¿Dónde va Vicente?





De un tiempo a esta parte vengo leyendo en diferentes medios, principalmente en las secciones de informática de los periódicos, el canto fúnebre por los ordenadores de sobremesa, también conocidos bajo el barbarismo innecesario -y todavía más el plural anglosajón- de PC’s, dicho sea esto último tan sólo para puntualizar las cosas.

Las razones esgrimida por los augures de esta muerte presuntamente anunciada no son otras que el auge que han cobrado en estos últimos años los diferentes cachivaches de bolsillo tipo teléfonos inteligentes -me niego a usar el aberrante barbarismo con el que son denominados-, tabletas y similares, en detrimento de los equipos clásicos como los ordenadores de sobremesa o los portátiles. Con lo cual, extrapolando alegremente, llegan a la conclusión de que en pocos años estos últimos desaparecerán indefectiblemente del mercado por falta de demanda.

Claro está que sobre esto conviene matizar bastante, ya que este tipo de razonamientos me recuerda a aquellos que calculaban, pongo por ejemplo, que los descendientes de una única pareja de roedores al cabo de un determinado número de generaciones acabarían acumulando la totalidad de la biomasa de la Tierra... algo que, evidentemente, no ocurre.

Por esta razón, aparte de que muchos periodistas parecen ignorar conceptos matemáticos tan básicos como el de las asíntotas, conviene también tener en cuenta toda una serie de mecanismos “reguladores” que, en el ejemplo citado, serían los depredadores que mantienen a raya el número de roedores existentes en el planeta y, en el de la informática, las demandas reales del mercado por encima de las modas o los hábitos más o menos efímeros.
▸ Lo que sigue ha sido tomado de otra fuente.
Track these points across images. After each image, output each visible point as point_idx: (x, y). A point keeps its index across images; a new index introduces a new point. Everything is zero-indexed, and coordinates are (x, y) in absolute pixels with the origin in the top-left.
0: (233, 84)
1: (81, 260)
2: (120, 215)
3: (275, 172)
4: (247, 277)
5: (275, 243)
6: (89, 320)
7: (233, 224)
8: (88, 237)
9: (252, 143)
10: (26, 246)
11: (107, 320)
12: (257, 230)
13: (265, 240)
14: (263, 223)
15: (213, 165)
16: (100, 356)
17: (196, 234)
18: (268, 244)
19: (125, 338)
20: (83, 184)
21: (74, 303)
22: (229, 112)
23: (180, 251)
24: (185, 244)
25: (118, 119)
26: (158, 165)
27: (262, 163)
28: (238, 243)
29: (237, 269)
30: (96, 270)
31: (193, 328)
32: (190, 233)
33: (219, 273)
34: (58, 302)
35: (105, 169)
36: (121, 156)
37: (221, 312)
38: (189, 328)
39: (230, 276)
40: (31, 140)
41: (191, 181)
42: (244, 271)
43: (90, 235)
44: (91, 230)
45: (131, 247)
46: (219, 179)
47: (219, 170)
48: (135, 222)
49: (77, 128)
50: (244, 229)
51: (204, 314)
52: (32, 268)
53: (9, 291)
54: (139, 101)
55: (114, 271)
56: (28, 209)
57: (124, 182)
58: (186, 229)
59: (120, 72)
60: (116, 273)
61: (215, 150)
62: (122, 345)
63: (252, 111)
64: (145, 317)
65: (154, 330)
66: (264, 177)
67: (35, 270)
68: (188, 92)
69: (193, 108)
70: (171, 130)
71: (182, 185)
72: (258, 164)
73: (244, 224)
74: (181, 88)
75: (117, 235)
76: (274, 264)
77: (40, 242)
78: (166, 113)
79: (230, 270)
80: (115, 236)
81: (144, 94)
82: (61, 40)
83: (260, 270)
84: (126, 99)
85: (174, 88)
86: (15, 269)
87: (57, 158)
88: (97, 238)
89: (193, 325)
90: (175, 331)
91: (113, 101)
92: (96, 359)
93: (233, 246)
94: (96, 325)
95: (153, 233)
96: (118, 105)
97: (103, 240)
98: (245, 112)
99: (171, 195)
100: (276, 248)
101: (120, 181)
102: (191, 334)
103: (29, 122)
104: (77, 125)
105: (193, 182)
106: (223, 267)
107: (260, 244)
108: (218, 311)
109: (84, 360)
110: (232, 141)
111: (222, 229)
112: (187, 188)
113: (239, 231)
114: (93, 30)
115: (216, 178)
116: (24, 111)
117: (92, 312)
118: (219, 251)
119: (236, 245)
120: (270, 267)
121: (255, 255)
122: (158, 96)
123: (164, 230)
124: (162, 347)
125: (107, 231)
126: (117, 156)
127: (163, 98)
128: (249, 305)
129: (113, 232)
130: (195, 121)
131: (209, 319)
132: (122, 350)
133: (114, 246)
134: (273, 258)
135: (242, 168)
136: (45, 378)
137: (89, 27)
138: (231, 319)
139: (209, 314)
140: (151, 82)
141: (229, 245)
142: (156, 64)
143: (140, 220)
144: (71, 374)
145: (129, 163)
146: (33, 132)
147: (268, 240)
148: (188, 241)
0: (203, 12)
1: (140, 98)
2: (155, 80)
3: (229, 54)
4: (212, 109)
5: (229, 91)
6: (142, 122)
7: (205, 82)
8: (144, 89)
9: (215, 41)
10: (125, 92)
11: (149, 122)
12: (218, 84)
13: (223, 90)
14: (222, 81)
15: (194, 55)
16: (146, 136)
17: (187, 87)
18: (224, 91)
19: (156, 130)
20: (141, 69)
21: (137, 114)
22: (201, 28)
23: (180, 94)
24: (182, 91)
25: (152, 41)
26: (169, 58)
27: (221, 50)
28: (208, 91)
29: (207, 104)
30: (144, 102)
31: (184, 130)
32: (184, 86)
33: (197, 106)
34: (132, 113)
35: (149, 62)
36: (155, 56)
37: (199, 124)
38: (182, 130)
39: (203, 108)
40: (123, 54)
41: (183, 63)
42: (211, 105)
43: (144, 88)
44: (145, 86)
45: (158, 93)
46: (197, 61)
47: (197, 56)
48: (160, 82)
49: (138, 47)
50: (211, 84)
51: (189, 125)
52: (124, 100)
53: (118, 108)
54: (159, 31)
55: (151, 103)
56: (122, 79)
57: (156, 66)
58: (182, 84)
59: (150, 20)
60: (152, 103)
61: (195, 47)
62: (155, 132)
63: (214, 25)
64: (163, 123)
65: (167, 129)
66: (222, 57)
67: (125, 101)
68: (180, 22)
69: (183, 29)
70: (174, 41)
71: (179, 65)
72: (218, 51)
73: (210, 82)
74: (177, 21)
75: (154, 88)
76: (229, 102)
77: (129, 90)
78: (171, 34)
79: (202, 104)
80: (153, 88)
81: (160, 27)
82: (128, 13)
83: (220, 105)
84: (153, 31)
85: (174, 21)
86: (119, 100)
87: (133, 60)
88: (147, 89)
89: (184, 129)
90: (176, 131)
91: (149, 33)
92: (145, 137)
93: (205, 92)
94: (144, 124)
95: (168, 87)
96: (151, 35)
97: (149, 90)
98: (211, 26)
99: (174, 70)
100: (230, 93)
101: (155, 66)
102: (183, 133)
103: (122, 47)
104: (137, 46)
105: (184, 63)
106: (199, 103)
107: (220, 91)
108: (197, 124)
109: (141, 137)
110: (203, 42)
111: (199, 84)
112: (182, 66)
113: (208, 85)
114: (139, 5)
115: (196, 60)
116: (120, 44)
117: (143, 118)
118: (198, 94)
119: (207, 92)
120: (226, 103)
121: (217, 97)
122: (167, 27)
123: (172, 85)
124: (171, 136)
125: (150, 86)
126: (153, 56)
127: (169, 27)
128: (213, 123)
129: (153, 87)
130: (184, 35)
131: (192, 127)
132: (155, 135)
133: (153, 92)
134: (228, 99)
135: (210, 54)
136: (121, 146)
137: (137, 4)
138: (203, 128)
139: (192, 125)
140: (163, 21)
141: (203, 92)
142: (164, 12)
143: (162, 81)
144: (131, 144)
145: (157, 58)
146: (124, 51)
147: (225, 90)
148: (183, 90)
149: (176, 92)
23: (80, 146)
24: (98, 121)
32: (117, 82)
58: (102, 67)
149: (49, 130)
Porque, conviene no olvidarlo, el uso masivo de la informática de consumo es, básicamente, para consumir ocio en sus diferentes variantes, de modo que sólo una pequeña parte del tiempo que emplea un usuario medio -basta con ir soportando sus chácharas en los medios de transporte público- lo dedican a actividades, digamos, serias. Incluyendo, claro está, las conversaciones telefónicas.

Eso, claro está, sin contar con que el ordenador sigue siendo la herramienta de trabajo de mucha gente, y yo no le veo las ventajas, pongo por caso, a utilizar una suite informática en una pantalla canija que por no tener, no tiene ni teclado.

Y ahora, si me lo permiten, voy a personalizar. Quizá sea porque tengo ya mis añitos, pero lo cierto es que, al día de hoy, no he conseguido librarme de mi alergia a estos chismes. De hecho mi teléfono móvil, que sólo uso cuando no tengo un teléfono fijo a mano, tan sólo sirve para hablar... y no quiero más historias, ya que las fotos las hago con una cámara digital, me conecto a Internet por un ordenador, etc.

Antes de que alguien sienta la tentación de catalogarme junto al hombre de Atapuerca, voy a dar una explicación: no soy tecnófobo en absoluto, es más, me parece estupendo que dispongamos de una panoplia tecnológica lo más amplia posible... para que cualquiera pueda elegir aquello que más le convenga, que no tiene por qué coincidir con lo que le conviene al vecino. El problema es que una regla tan evidente choca frontalmente con los intereses económicos de las grandes corporaciones, las cuales suelen tener alergia a la dispersión y prefieren, puesto que les sale mucho más rentable, que todas las ovejas pasten en el mismo prado. Y aquí viene el problema, cuando ves que están intentando de forma descarada conducir tus pautas de uso, o de consumo, justo hacia donde ellos quieren, y no hacia donde a ti en realidad te interesa.

No niego que estos cachivaches -smartphones, ya me salió el palabro, o tabletas- puedan serles útiles a muchos, pero puedo asegurarles que no me lo resultan a mí. En casa me apaño perfectamente con un ordenador de sobremesa, que no uso precisamente para jugar ni para mandar mensajitos idiotas, y cuando voy de viaje uso un portátil pequeñito de diez pulgadas, pero con su correspondiente teclado... porque, da la casualidad, me resultan incómodas y engorrosas las pantallas táctiles, aparte de que me gusta ver las cosas en una pantalla razonablemente grande.

Evidentemente no intento convencer a nadie sobre mis preferencias, pero tampoco quiero que intenten imponerme a mí algo que ni me gusta ni me resulta ni cómodo ni útil. El problema, vuelvo a repetirlo, es que corren malos tiempos para todos aquellos que no queremos dejarnos arrastrar por la mayoría, una mayoría que muchas veces ni siquiera se ha molestado en elegir por sí misma sino que, simplemente, se ha limitado a dejarse arrastrar por ser éste el camino más cómodo.